Uno de sus compañeros miró a Backle con cara de tener dudas. «¿El secretario Metzger?», musitó. El tono reverencial indicaba que era una llamada que no tenía precedentes.

– Puedes usar este mismo -dijo Bishop. Backle sujetó con cuidado el teléfono que Bishop le ofreció.

El agente vaciló y luego marcó los dígitos del número de teléfono. Un instante después su llamada era atendida.

– Le habla el agente Backle, de la DIC, señor. Sí, señor, esta línea es segura… -Backle asentía con fuerza pero inútilmente-. Sí, señor… Eran órdenes de Peter Kenyon. La policía del Estado de California nos lo había arrebatado, señor. La orden de excarcelación estaba a nombre de un Juan Nadie, señor… Sí, señor. Bueno, si eso es lo que desea. Pero usted entiende qué es lo que Gillette ha hecho, señor. Él… -más gestos con la cabeza-. Perdón, no intenté insubordinarme. Me ocuparé de ello, señor.

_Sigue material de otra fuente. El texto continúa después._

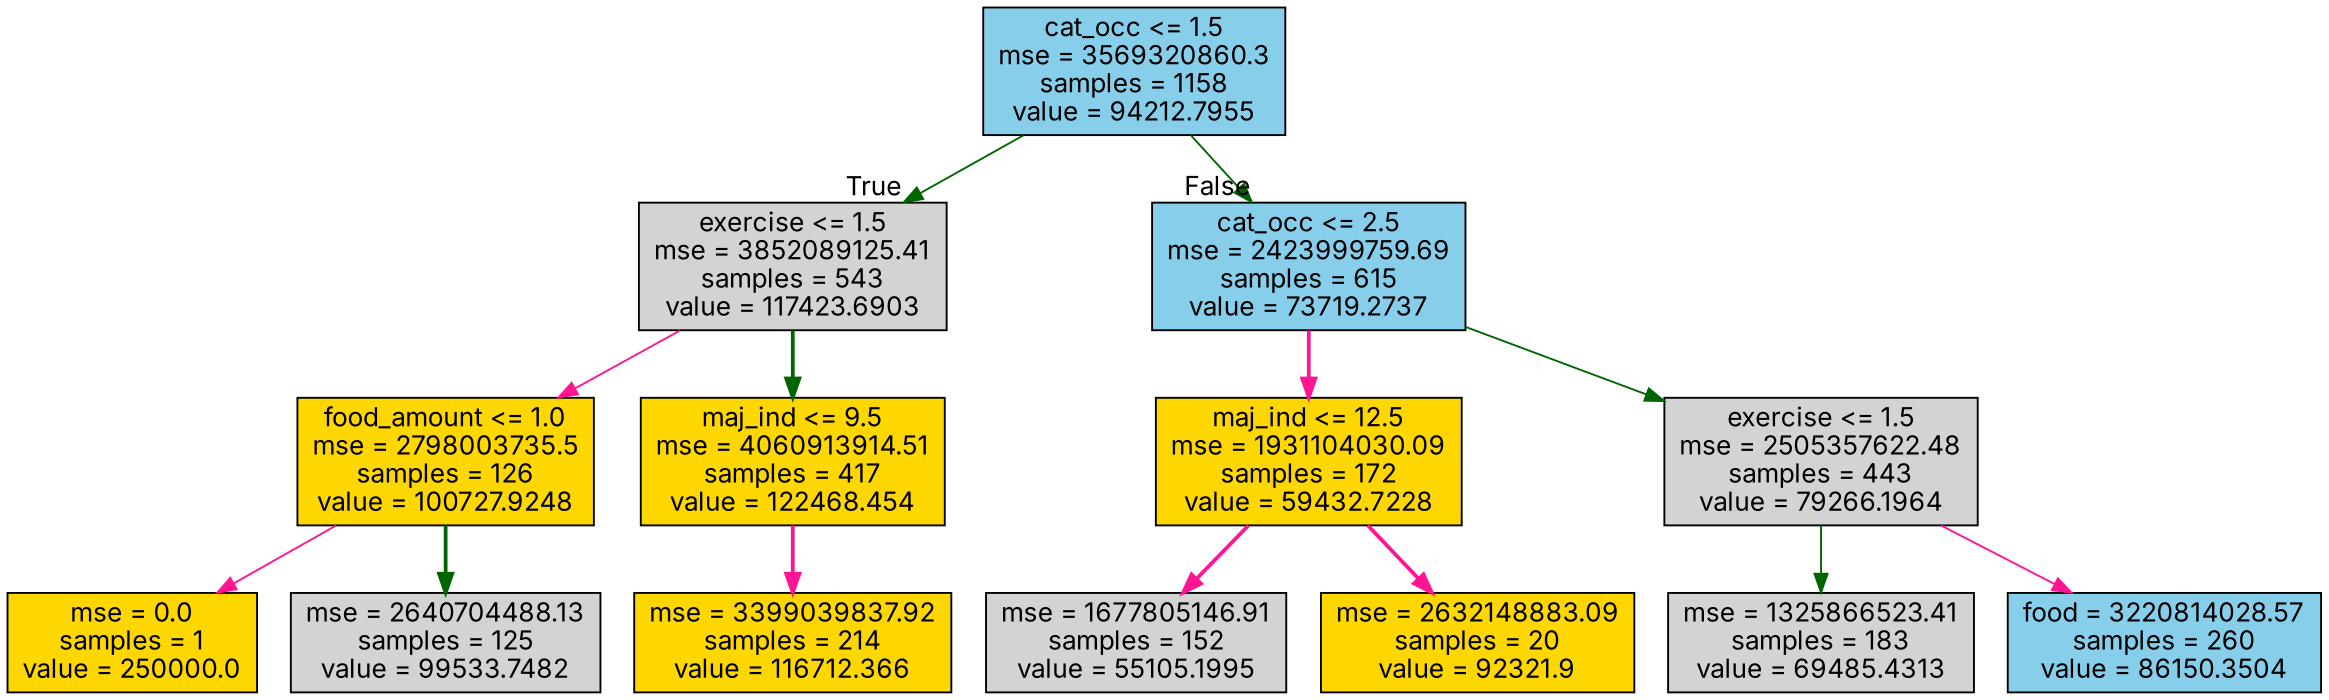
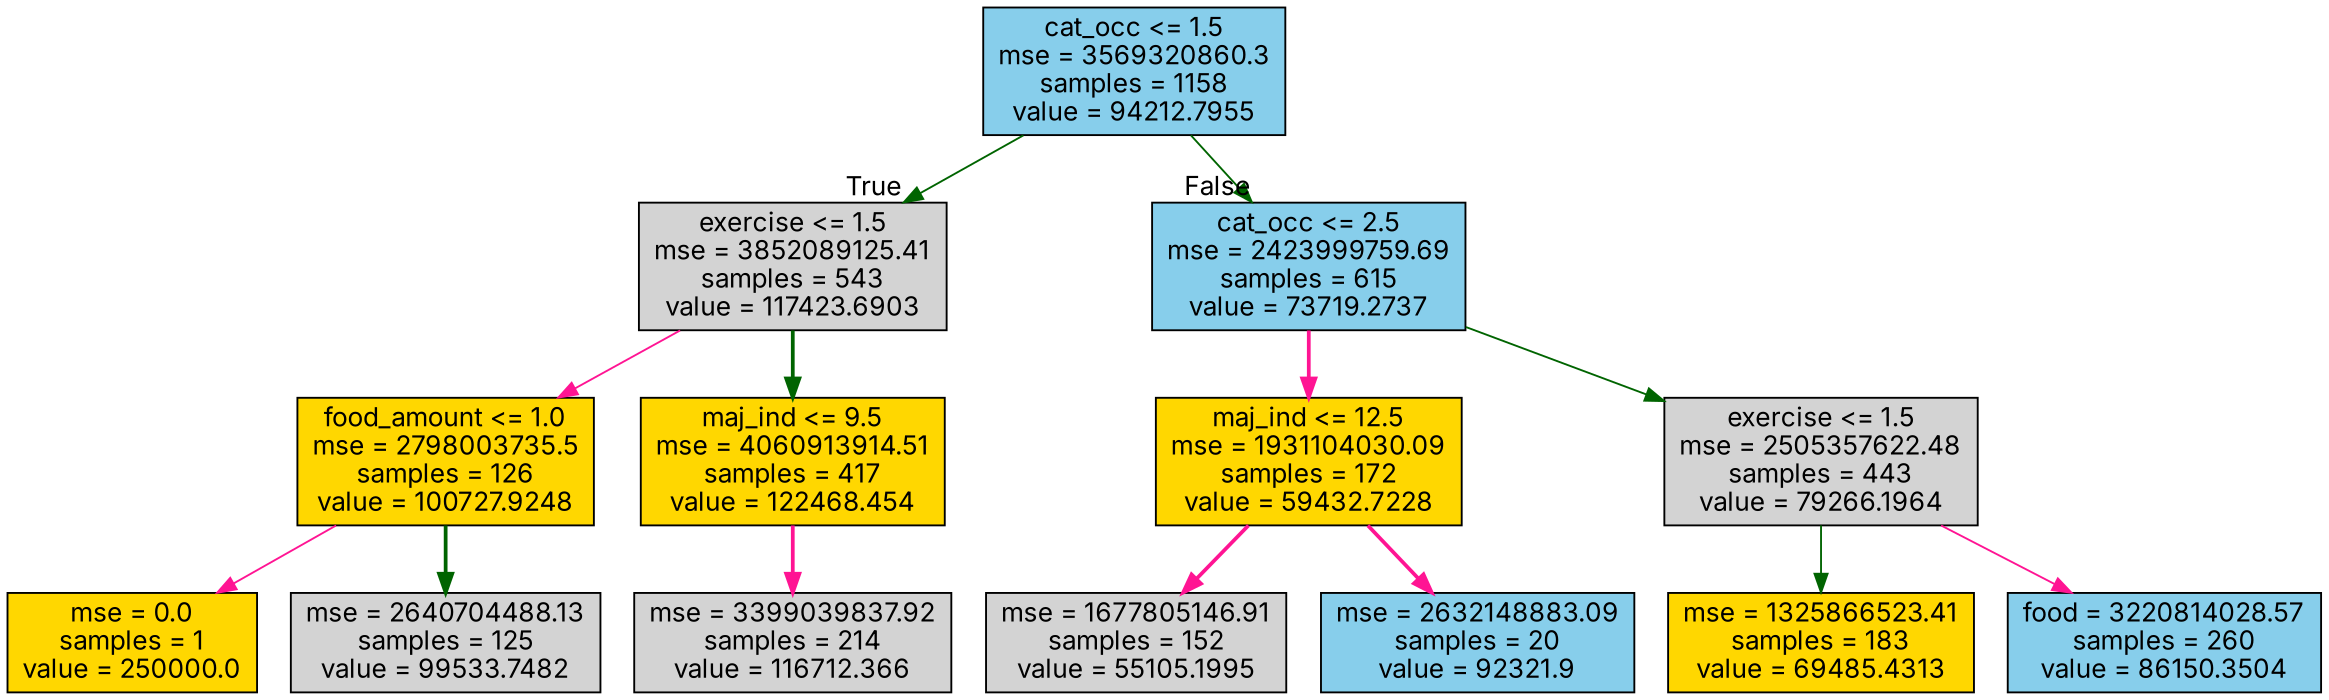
  digraph {
    fontname=Inter
    node [fillcolor=lightgrey fontname=Inter shape=box style=filled]
    edge [color=deeppink fontname=Inter style=solid]
    n1 [fillcolor=skyblue label="cat_occ <= 1.5\nmse = 3569320860.3\nsamples = 1158\nvalue = 94212.7955"]
    n2 [label="exercise <= 1.5\nmse = 3852089125.41\nsamples = 543\nvalue = 117423.6903"]
    n3 [fillcolor=skyblue label="cat_occ <= 2.5\nmse = 2423999759.69\nsamples = 615\nvalue = 73719.2737"]
    n4 [fillcolor=gold label="food_amount <= 1.0\nmse = 2798003735.5\nsamples = 126\nvalue = 100727.9248"]
    n5 [fillcolor=gold label="maj_ind <= 9.5\nmse = 4060913914.51\nsamples = 417\nvalue = 122468.454"]
    n6 [fillcolor=gold label="maj_ind <= 12.5\nmse = 1931104030.09\nsamples = 172\nvalue = 59432.7228"]
    n7 [label="exercise <= 1.5\nmse = 2505357622.48\nsamples = 443\nvalue = 79266.1964"]
    n8 [fillcolor=gold label="mse = 0.0\nsamples = 1\nvalue = 250000.0"]
    n9 [label="mse = 2640704488.13\nsamples = 125\nvalue = 99533.7482"]
-   n10 [fillcolor=gold label="mse = 3399039837.92\nsamples = 214\nvalue = 116712.366"]
+   n10 [label="mse = 3399039837.92\nsamples = 214\nvalue = 116712.366"]
    n11 [label="mse = 1677805146.91\nsamples = 152\nvalue = 55105.1995"]
-   n12 [fillcolor=gold label="mse = 2632148883.09\nsamples = 20\nvalue = 92321.9"]
-   n13 [label="mse = 1325866523.41\nsamples = 183\nvalue = 69485.4313"]
+   n12 [fillcolor=skyblue label="mse = 2632148883.09\nsamples = 20\nvalue = 92321.9"]
+   n13 [fillcolor=gold label="mse = 1325866523.41\nsamples = 183\nvalue = 69485.4313"]
    n14 [fillcolor=skyblue label="food = 3220814028.57\nsamples = 260\nvalue = 86150.3504"]
    n1 -> n2 [color=darkgreen headlabel=True labelangle=45 labeldistance=2.5]
    n1 -> n3 [color=darkgreen headlabel=False labelangle=-45 labeldistance=2.5]
    n2 -> n4
    n2 -> n5 [color=darkgreen style=bold]
    n3 -> n6 [style=bold]
    n3 -> n7 [color=darkgreen]
    n4 -> n8
    n4 -> n9 [color=darkgreen style=bold]
    n5 -> n10 [style=bold]
    n6 -> n11 [style=bold]
    n6 -> n12 [style=bold]
    n7 -> n13 [color=darkgreen]
    n7 -> n14
  }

Colgó y miró a Bishop con enfado. Les dijo a sus compañeros:

– Aquí hay alguien que tiene amigos en las putas altas esferas -señaló la pizarra blanca-. ¿Vuestro sospechoso? ¿Holloway? Uno de los tipos que asesinó en Virginia estaba relacionado con uno de los que financiaron al de la Casa Blanca. Así que Gillette va a estar fuera de la cárcel hasta que le echéis el guante -suspiró con amargura-. ¡Puta política! -miró a sus compañeros-. Vosotros os quedáis a la espera. Volved a la oficina -y a Bishop-: Podéis conservarlo por ahora. Pero voy a hacer de niñera hasta que se acabe el caso.

– Lo entiendo, señor -dijo Bishop, corriendo a la oficina donde los agentes habían arrojado a Gillette y abriendo la puerta.

Sin preguntar siquiera qué había sucedido, Gillette se lanzó a la terminal. Patricia Nolan le cedió la silla con gentileza. Gillette se sentó. Bishop le dijo:

– Aún formas parte del equipo por ahora.

– Eso está bien -dijo el hacker con formalidad, poniéndose al teclado. Pero, sin que Backle pudiera oírlos, Bishop le susurró, riendo:

– ¿Cómo se te ha ocurrido algo así?

Ya que nadie del Pentágono había telefoneado a Bishop, sino el mismísimo Wyatt Gillette. Había llamado al móvil de Bishop desde uno de los teléfonos de la oficina donde le habían encerrado. La conversación real difería un poco de la simulada.

Bishop había preguntado: «¿Sí?».

Gillette: «Frank, soy Wyatt. Estoy en el teléfono de la oficina. Haz como si fuera tu jefe. Dime que Backle está ahí».

«Sí, señor. ¿Quién? ¿El agente Backle?»

«Muy bien», había respondido el hacker.

«Está aquí, señor.»

«Ahora dile que llame al secretario de Defensa. Pero asegúrate de que lo hace desde la línea principal de la oficina de la UCC. Ni desde su móvil ni desde el de nadie. Dile que es una línea segura.»

«Pero…»

Gillette le tranquilizó: «Está bien. Hazlo. Y dale este número». Y procedió a dictarle a Bishop un número de Washington D.C.

«No, esta línea no es segura. Le diré que le llame desde una de las líneas fijas de la oficina. Sí, señor. Lo haré ahora mismo.»

Gillette se lo explicó en un susurro:

– He pirateado el conmutador de la oficina local de Pac Bell con la máquina de ahí dentro y he hecho que me transfirieran todas las llamadas provenientes de la UCC.

– ¿Y de quién era ese número? -preguntó Bishop, a un tiempo confundido y admirado.

– Bueno, el del secretario de Defensa. Su línea era tan fácil de piratear como cualquier otra -Gillette señaló la pantalla, con impaciencia-. No te preocupes. He cancelado el desvío de llamadas.

Empezó a teclear.

* * *

La versión de Gillette del programa Backdoor-G lo dejó justo en medio del ordenador de Phate. Lo primero que vio fue una carpeta llamada «Trapdoor».